--- Source passage Enclosed Below ---
Using Dtrace to find out if the hardware or Solaris is slow (but really just working around the problem)

Posted on 2009-04-08 by Stewart Smith

A little while ago, I was the brave soul tasked with making sure Drizzle was working properly and passing all tests on Solaris and OpenSolaris. Brian recently blogged about some of the advantages of also running on Solaris and the SunStudio compilers – more warnings from the compiler is a good thing. Many kudos goes to Monty Taylor for being the brave soul who fixed most of the compiler warnings (and for us, warnings=errors – so we have to fix them) for the SunStudio compilers before I got to making te tests work.

So, I got to the end of it all and got pointed to an OpenSolaris x86 box where the drizzleslap test was timing out. The timeout for tests is some amazingly long amount of time – 15 minutes. All the drizzle-test-run tests are rather short tests.

To make running the tests quick, I usually LD_PRELOAD libeatmydata – a simple way of disabling pesky things like fsync that take a long time (rumors that I nickname it libmacosxsimulation are entirely true). It’s pretty simple to build libeatmydata on Solaris too (I periodically do this and always intend to check in the associated Makefile but never do).

Unfortunately, on OpenSolaris a bunch of things are built 32bit and others 64bit and just doing “LD_PRELOAD=libeatmydata.so ./dtr” doesn’t work – I’d have to modify the test script to only do the LD_PRELOAD for drizzled – which is annoying.

On my T1000 running Debian, the drizzleslap test takes 42 seconds to complete with libeatmydata, or 393 seconds when it’s really doing fsyncs. So for it to be timing out on this OpenSolaris x86 box – i.e. taking more than 15 minutes, was strange.

So… what was going on? Step 1: is anything actually going on? One way to test this is to see if disk IO is being generated. On Linux, we can use “iostat”. On Solaris, we can use “zpool iostat”. Things were going to disk for the whole time of the test. Time to compare what the difference between the platforms is.

Well.. a typical way that tests have taken forever have been because of lots of transactions: i.e. lots of fsync(). You are then dependent on the fsync() performance.
--- End of Enclosed Source passage ---
Brief 1 -> In the listing, rewrite the lines from the line with "NINA TORRES" to the line with "clients’ needs. I", changing "mortgage" to "lending" and leaving everything else as it is.
Brief 2 -> Go on with the post about the slow drizzleslap test on OpenSolaris, starting right after its final sentence.
--- Records Enclosed Below ---
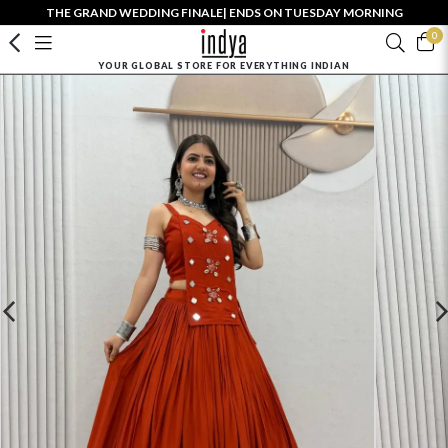
THE GRAND WEDDING FINALE| ENDS ON TUESDAY MORNING
0
YOUR GLOBAL STORE FOR EVERYTHING INDIAN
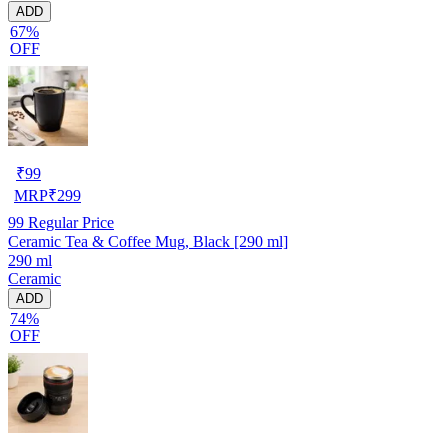
ADD
67%
OFF
₹
99
MRP
₹
299
99
Regular Price
Ceramic Tea & Coffee Mug, Black [290 ml]
290 ml
Ceramic
ADD
74%
OFF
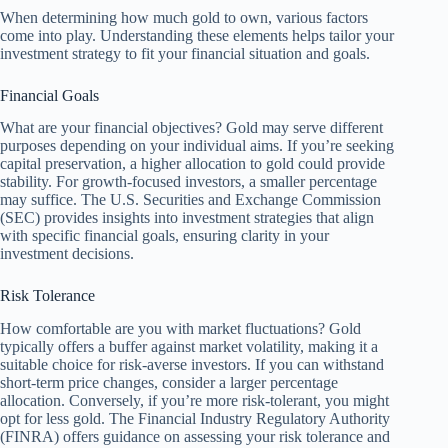
When determining how much gold to own, various factors
come into play. Understanding these elements helps tailor your
investment strategy to fit your financial situation and goals.
Financial Goals
What are your financial objectives? Gold may serve different
purposes depending on your individual aims. If you’re seeking
capital preservation, a higher allocation to gold could provide
stability. For growth-focused investors, a smaller percentage
may suffice. The U.S. Securities and Exchange Commission
(SEC) provides insights into investment strategies that align
with specific financial goals, ensuring clarity in your
investment decisions.
Risk Tolerance
How comfortable are you with market fluctuations? Gold
typically offers a buffer against market volatility, making it a
suitable choice for risk-averse investors. If you can withstand
short-term price changes, consider a larger percentage
allocation. Conversely, if you’re more risk-tolerant, you might
opt for less gold. The Financial Industry Regulatory Authority
(FINRA) offers guidance on assessing your risk tolerance and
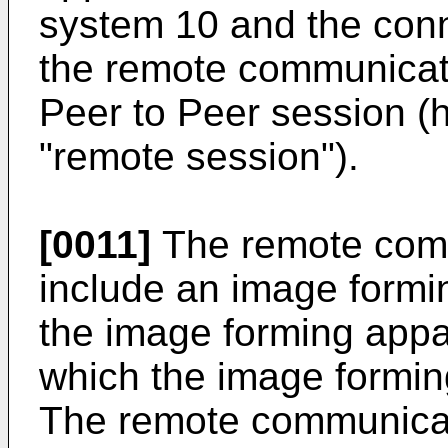
system 10 and the conn
the remote communicati
Peer to Peer session (h
"remote session").
[0011]
The remote com
include an image formin
the image forming appa
which the image formin
The remote communicat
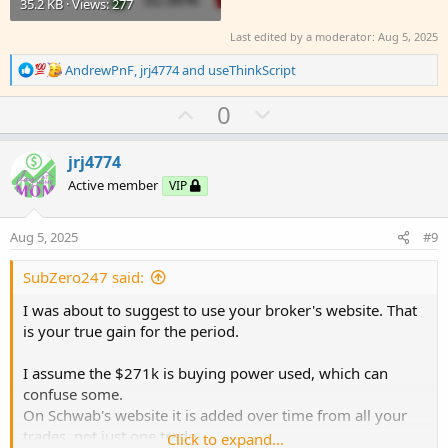
35.2 KB · Views: 277
Last edited by a moderator:
Aug 5, 2025
R
AndrewPnF
,
jrj4774
and
useThinkScript
e
a
U
D
0
c
p
o
t
v
w
i
jrj4774
o
o
n
Active member
VIP
n
t
v
s
e
o
:
Aug 5, 2025
#9
t
e
SubZero247 said:
I was about to suggest to use your broker's website. That
is your true gain for the period.
I assume the $271k is buying power used, which can
confuse some.
On Schwab's website it is added over time from all your
trades, not just one trade.
Click to expand...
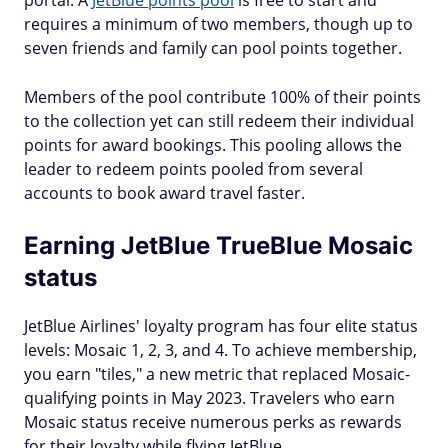
portal. A
JetBlue points pool
is free to start and
requires a minimum of two members, though up to
seven friends and family can pool points together.
Members of the pool contribute 100% of their points
to the collection yet can still redeem their individual
points for award bookings. This pooling allows the
leader to redeem points pooled from several
accounts to book award travel faster.
Earning JetBlue TrueBlue Mosaic
status
JetBlue Airlines' loyalty program has four elite status
levels: Mosaic 1, 2, 3, and 4. To achieve membership,
you earn "tiles," a new metric that replaced Mosaic-
qualifying points in May 2023. Travelers who earn
Mosaic status receive numerous perks as rewards
for their loyalty while flying JetBlue.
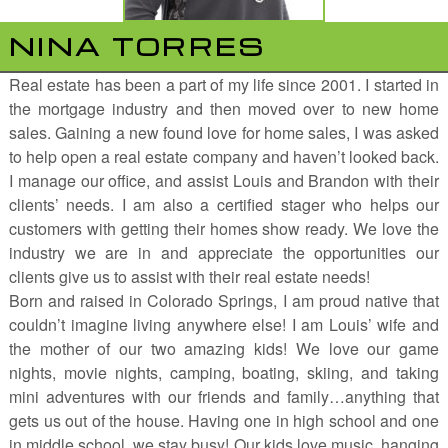
NINA TORRES
Real estate has been a part of my life since 2001. I started in
the mortgage industry and then moved over to new home
sales. Gaining a new found love for home sales, I was asked
to help open a real estate company and haven’t looked back.
I manage our office, and assist Louis and Brandon with their
clients’ needs. I am also a certified stager who helps our
customers with getting their homes show ready. We love the
industry we are in and appreciate the opportunities our
clients give us to assist with their real estate needs!
Born and raised in Colorado Springs, I am proud native that
couldn’t imagine living anywhere else! I am Louis’ wife and
the mother of our two amazing kids! We love our game
nights, movie nights, camping, boating, skiing, and taking
mini adventures with our friends and family…anything that
gets us out of the house. Having one in high school and one
in middle school, we stay busy! Our kids love music, hanging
--- End of Enclosed Records ---
Answer section 1 ->
NINA TORRES
Real estate has been a part of my life since 2001. I started in
the lending industry and then moved over to new home
sales. Gaining a new found love for home sales, I was asked
to help open a real estate company and haven’t looked back.
I manage our office, and assist Louis and Brandon with their
clients’ needs. I am also a certified stager who helps our

Answer section 2 ->
If we look at “iostat -x” and the avgrq-sz field on Linux, we’ll see that the average request size is on 10-12 sectors (512 byte blocks). i.e. about 5 or 6kb.

If we look at “zpool iostat 1” on OpenSolaris, we see a bit of a different story, but similar enough that you could safely assume that lots of small synchronous IOs were going on. After a bit of reading of the ZFS on-disk format documents, I had a slightly better idea what was going on that could be causing me seeing a larger average request size on ZFS than on Linux with XFS.

So… perhaps it’s the speed of these syncs? Ordinarily, I’d just write up a quick LD_PRELOAD library that wraps fsync() and times it (perhaps writing to a file so I could do analysis on it later). Since I was working on Solaris… I thought I’d try DTrace. Some google-foo and dtrace hacking later, I tried this:

stewart@drizzle-dev:~/drizzle/sparc$ time pfexec dtrace -n ‘syscall::fdsync:entry /execname == “drizzled” / { self->ts[self->stack++] = timestamp; } syscall::fdsync:return /self->ts[self->stack – 1]/ { this->elapsed = timestamp – self->ts[–self->stack]; @[probefunc] = count(); @a[probefunc] = quantize(this->elapsed); self->ts[self->stack] =0; }’

dtrace: description 'syscall::fdsync:entry ' matched 2 probes
^C

  fdsync                                                         1600
  fdsync
           value  ------------- Distribution ------------- count
        33554432 |                                         0
        67108864 |@@@@@@@@@@@@@@@@@@@@@@@@@@@@@@@@@@@@@@   1520
       134217728 |@@                                       79
       268435456 |                                         1
       536870912 |                                         0        

real	4m26.837s
user	0m0.657s
sys	0m0.566s

Which did seem like an awful long time for an fsync() to take. Although the filesystem was on a single disk, it was meant to be made remotely recently, and it’s sitting on a Sun controller… so it should be a bit better than that. From reading some of the ZFS on-disk spec, it could be some bug that means we’re waiting for a checkpoint to be written instead of forcing the sync out when we call fsync() – but I sought another solution (as on other Solaris/OpenSolaris systems this wasn’t a problem – so perhaps fixed in newer kernels or it’s a driver issue).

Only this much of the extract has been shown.